My grandfather used to say there is nothing more nervous than a $ 100 bill; it is a metaphor of how making or losing money makes people fearful. The role psychology plays on investors' decisions is often greatly underestimated by many, which can cause significant ups and downs in the investments they hold.

As we continue to experience market volatility, we also encounter the oscillation of emotion and psychology. They are the biggest influencers of economic and corporate profit cycles. It is human nature. When we feel good about our prospects and the fundamentals of the markets, most investors get greedy and focus on making money. Their greed and hubris cause markets to rise, and most asset classes to increase in value. However, as soon as uncertainty or negativity dominates the markets, fear takes over, as does thinking to preserve holdings, hence less buying. The best advice we can provide investors is to resist external influences, remain emotionally balanced, act rationally, and weigh both negative and positive events.
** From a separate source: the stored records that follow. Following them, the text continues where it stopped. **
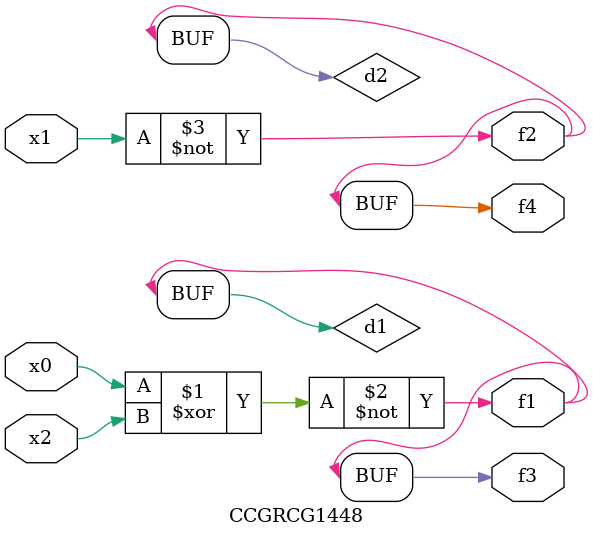
<source format=v>
module CCGRCG1448(
	input x0, x1, x2,
	output f1, f2, f3, f4
);

	wire d1, d2, d3;

	xnor (d1, x0, x2);
	nand (d2, x1);
	nor (d3, x1, x2);
	assign f1 = d1;
	assign f2 = d2;
	assign f3 = d1;
	assign f4 = d2;
endmodule

</source>
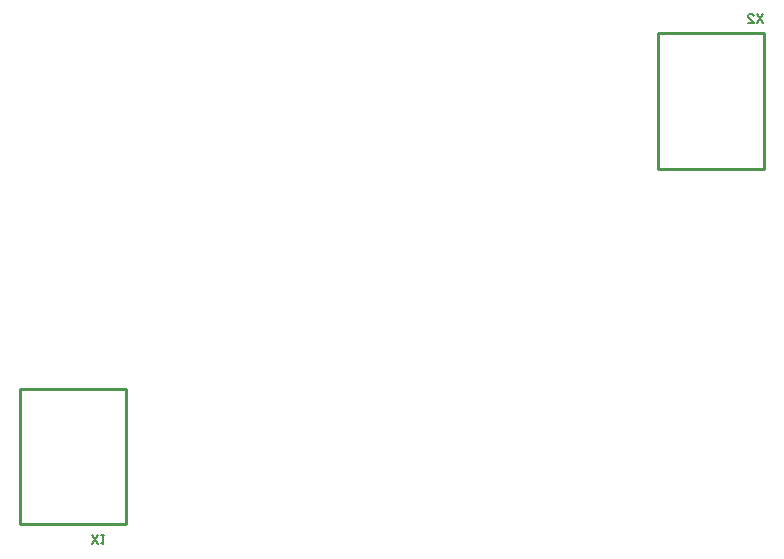
<source format=gbo>
G04 Layer_Color=48896*
%FSLAX44Y44*%
%MOMM*%
G71*
G01*
G75*
%ADD34C,0.2540*%
%ADD35C,0.2000*%
D34*
X90836Y96862D02*
Y211862D01*
X180836D01*
Y96862D02*
Y211862D01*
X90836Y96862D02*
X180836D01*
X720759Y397824D02*
Y512824D01*
X630759Y397824D02*
X720759D01*
X630759D02*
Y512824D01*
X720759D01*
D35*
X151336Y79865D02*
X156668Y87862D01*
Y79865D02*
X151336Y87862D01*
X159334D02*
X162000D01*
X160667D01*
Y79865D01*
X159334Y81198D01*
X720145Y529071D02*
X714813Y521074D01*
Y529071D02*
X720145Y521074D01*
X706815D02*
X712147D01*
X706815Y526405D01*
Y527738D01*
X708148Y529071D01*
X710814D01*
X712147Y527738D01*
M02*

</source>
According to the World Health Organization, there are more than 21.3 million confirmed cases of coronavirus and close to 770,000 deaths. However, I want to focus on the recent rise in cases in Puerto Rico. We examined the growth rate of the coronavirus from July 15 to Aug. 15. We noted the following on July 15, Puerto Rico had 10,379 confirmed cases with 171 deaths, On Aug. 15 the number rose to 25,695 cases and 379 deaths, this is a case increase in 30 days of 147.5% in cases and 92.4% in overall mortality. The increase in infections and deaths is caused by irresponsible human behavior. We note that contrary to other jurisdictions, people who are 20 to 30 years old are the bulk of the infections.

I have said it before, and I will repeat it, the insensible sense of privilege with which some people behave themselves will cause thousands of infections and deaths.